> Description of the task
Copy all of the material below word for word, leaving the pictures out.

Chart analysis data
* * *
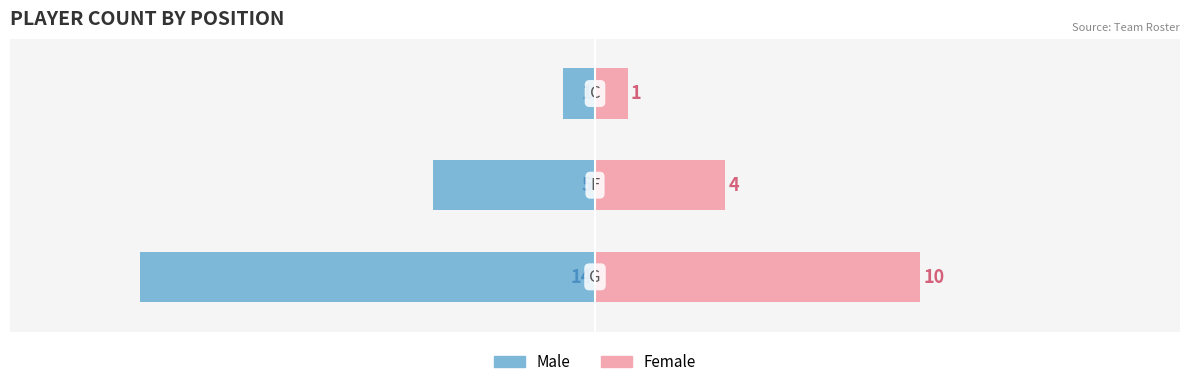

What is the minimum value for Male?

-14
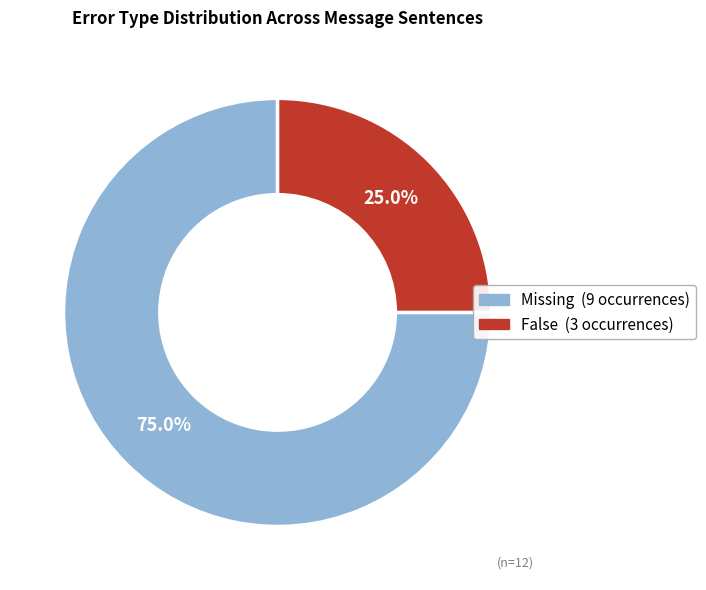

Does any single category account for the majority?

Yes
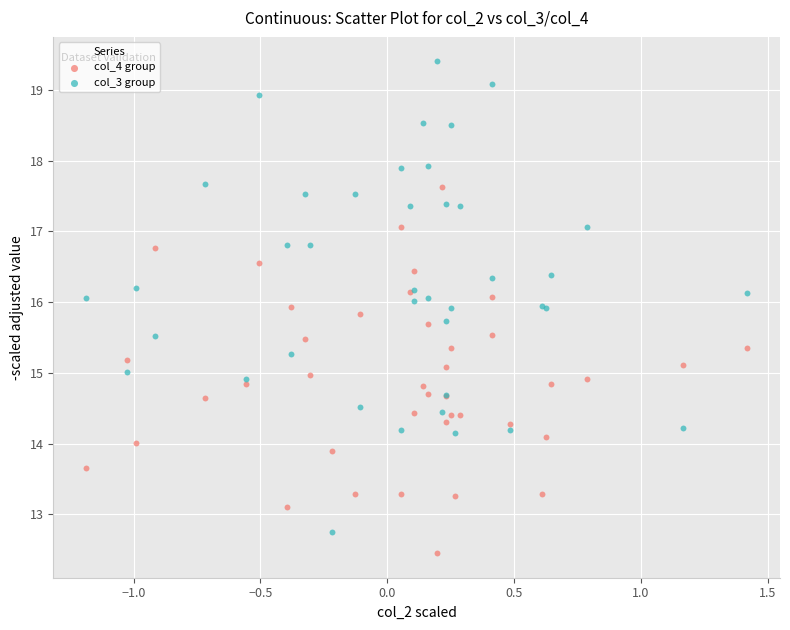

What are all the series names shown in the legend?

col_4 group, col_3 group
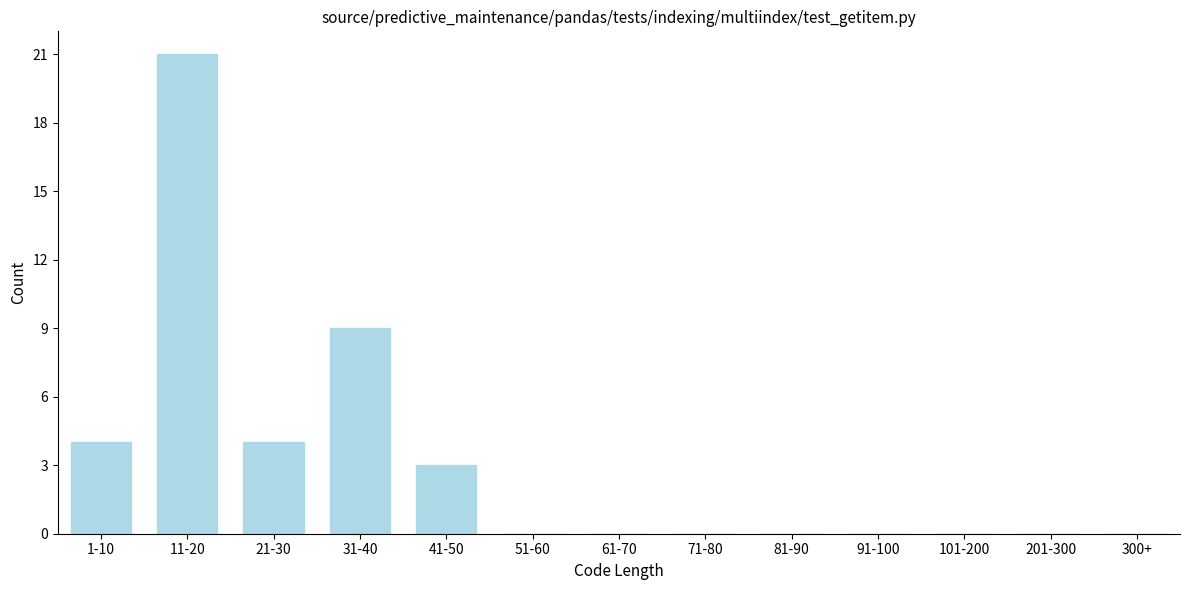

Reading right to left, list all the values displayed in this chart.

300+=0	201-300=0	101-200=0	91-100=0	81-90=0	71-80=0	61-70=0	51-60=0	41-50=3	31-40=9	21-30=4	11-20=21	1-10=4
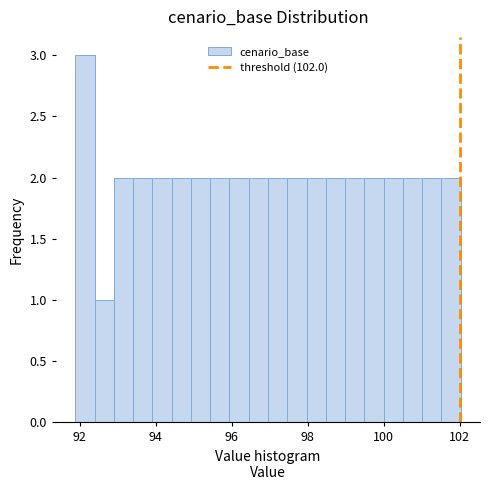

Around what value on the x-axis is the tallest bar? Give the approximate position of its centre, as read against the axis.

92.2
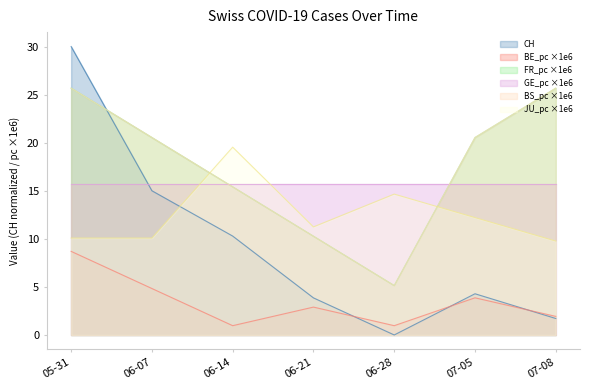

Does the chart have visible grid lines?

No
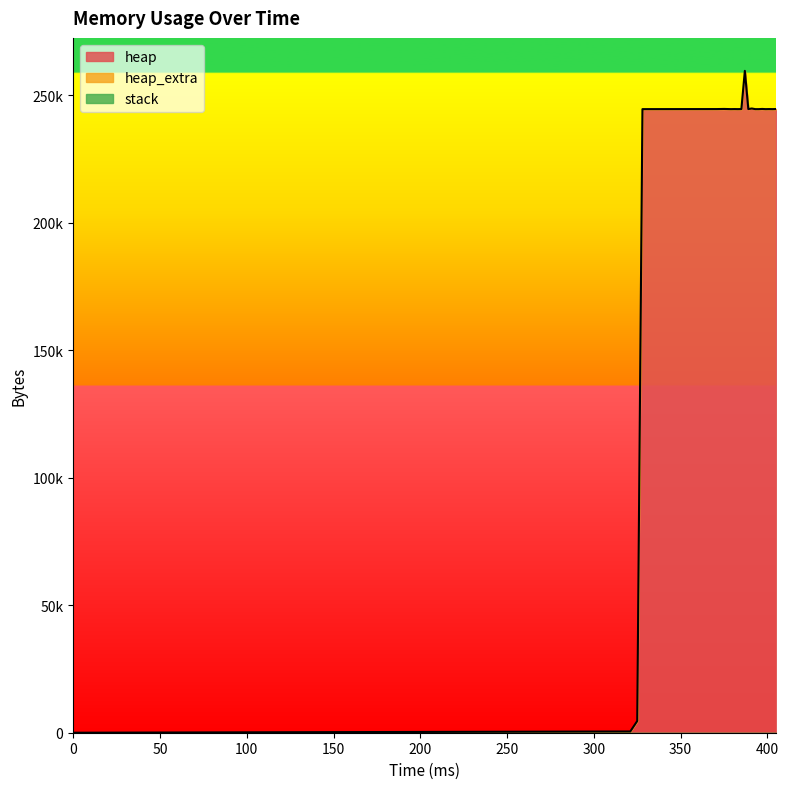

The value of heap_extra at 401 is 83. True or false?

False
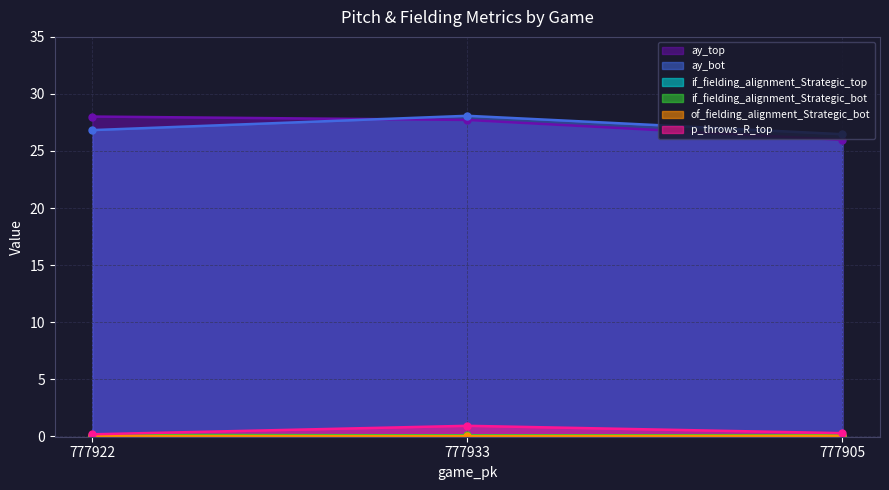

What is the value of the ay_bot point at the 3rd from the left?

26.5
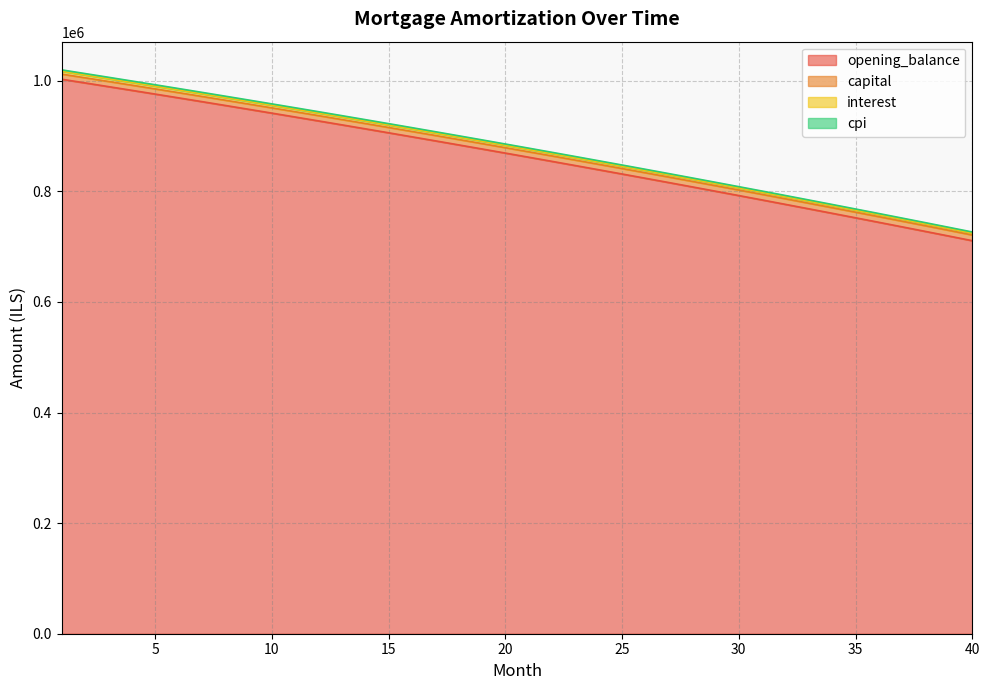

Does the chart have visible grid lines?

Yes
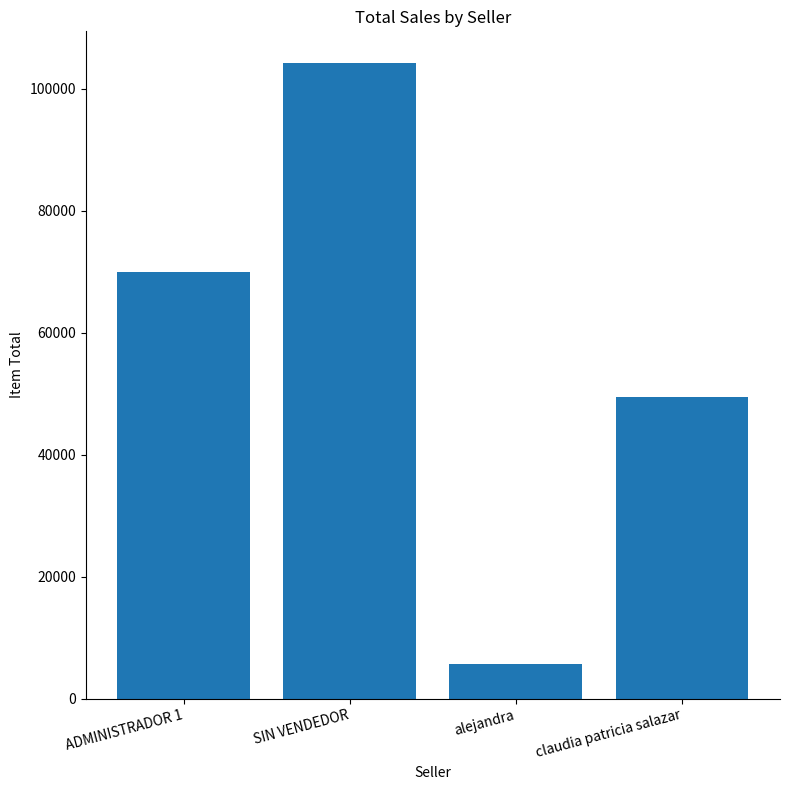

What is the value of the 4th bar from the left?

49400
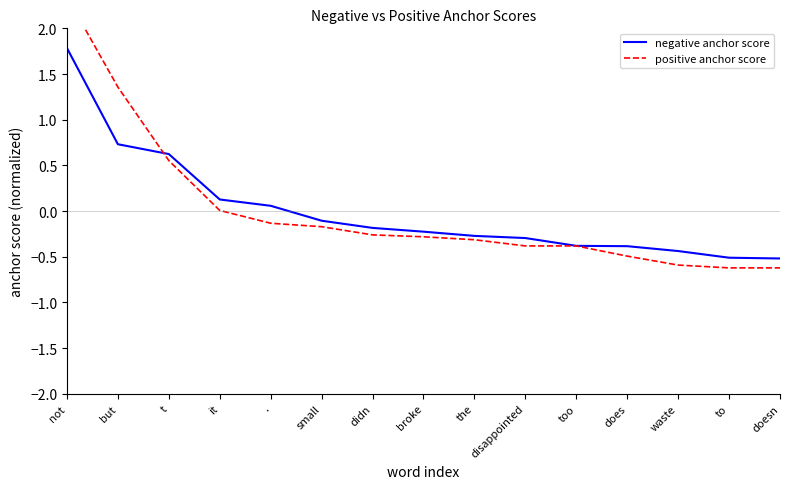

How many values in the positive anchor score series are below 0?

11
* * *
> Response for this exercise
What is the minimum value for Male?

-14

Does any single category account for the majority?

Yes

What are all the series names shown in the legend?

col_4 group, col_3 group

Reading right to left, list all the values displayed in this chart.

300+=0	201-300=0	101-200=0	91-100=0	81-90=0	71-80=0	61-70=0	51-60=0	41-50=3	31-40=9	21-30=4	11-20=21	1-10=4

Around what value on the x-axis is the tallest bar? Give the approximate position of its centre, as read against the axis.

92.2

Does the chart have visible grid lines?

No

The value of heap_extra at 401 is 83. True or false?

False

What is the value of the ay_bot point at the 3rd from the left?

26.5

Does the chart have visible grid lines?

Yes

What is the value of the 4th bar from the left?

49400

How many values in the positive anchor score series are below 0?

11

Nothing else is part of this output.